>> Some of the problems don’t matter as much if your goal for the model is just ...

ellisv · on Sept 17, 2024

> Yet every time I have compared the two they give similar selections — so how can one be “evil” and the other so glorified?

Frequentist and Bayesian approaches often yield similar results but philosophically are different. In general I favor and recommend lasso because I see it perform as well or better than stepwise at variable selection but doesn't come with all the baggage.

Lasso avoid the multiple comparison problem by applying a regularization penalty instead of sequentially fitting multiple models and performing hypothesis testing. This also helps to prevent overfitting. If you want to see which variables would be included/excluded you can turn the regularization up or down (it is pretty easy to spit out an automated report).

Stepwise selection comes in different flavors: forward, backwards, or bidirectional; R-squared, adjusted R-squared, AIC, BIC, etc.; these often all lead to different models so the choices must be justified and I rarely see any defense for them.

Of course, if the point is prediction over coefficient estimation and interpretability then neither of these are great choices.

t_mann · on Sept 17, 2024

> I use this method often for prediction applications. First, it’s a sort of hyper parameter selection, so you should obviously use a holdout and test set to help you make a good choice.

What the article is talking about is inference, not prediction. It's a different problem domain, it's not about telling a company whether design A or B leads to more engagement, it's about finding out about the (true!) causal drivers of that difference. The distinction may seem subtle but it's important. The key problems outlined all talk about common (frequentist) statistical tests and how they get messed up by variable selection. Holdout sets don't address this, because if the holdout set comes from the same distribution as the test set (as it should), the biases would be the same there. Bayesian inference isn't a panacea either, the core problem is structuring the model based on the data and then drawing conclusions about their relationships (Bayesian analysis gives you tools to help avoid this, but comes with its own set of traps to fall into, such as the difficulty of finding truly non-informative priors).

aqsalose · on Sept 17, 2024

Yeah, the title is a bit hyperbolic.
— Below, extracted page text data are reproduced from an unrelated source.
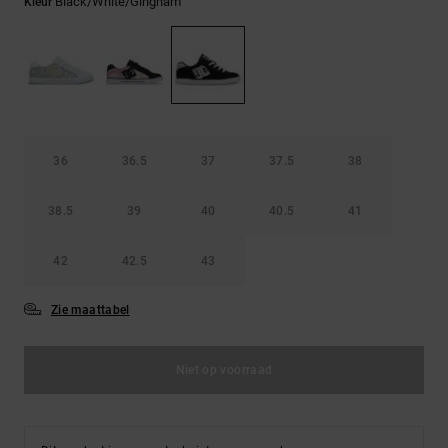
FAQ
Black/white/gingham
Kleur
Riemen &
bekijken
portemonnees
36
36.5
37
37.5
38
38.5
39
40
40.5
41
42
42.5
43
Zie maattabel
Niet op voorraad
I have not used selection methods that much, but not too surprising they would have similar results to LASSO as selection or predictive method for people who think of it in terms of "feature development".

The distaste for step-wise selection comes from its typical use. If one reads Harrell's complaints quoted in the blog post carefully, quite many of them are less about the selection method but what analyst does with it, namely, interpretation of inferential statistics. When you see step-wise in the wild, practitioner often has used step-wise or other selection method and then reports the usual test-statistics and p-values for the final fitted model ... that are derived with assumptions that don't usually take into account the selection steps. It is quite unfortunate in fields where people put lot of faith in coefficient estimates, p-values and Wald confidence intervals when writing conclusions of their paper.

With LASSO and its cousins, the standard packages and literature strongly encourage the user to focus on predictions and run cross-validation right from the beginning.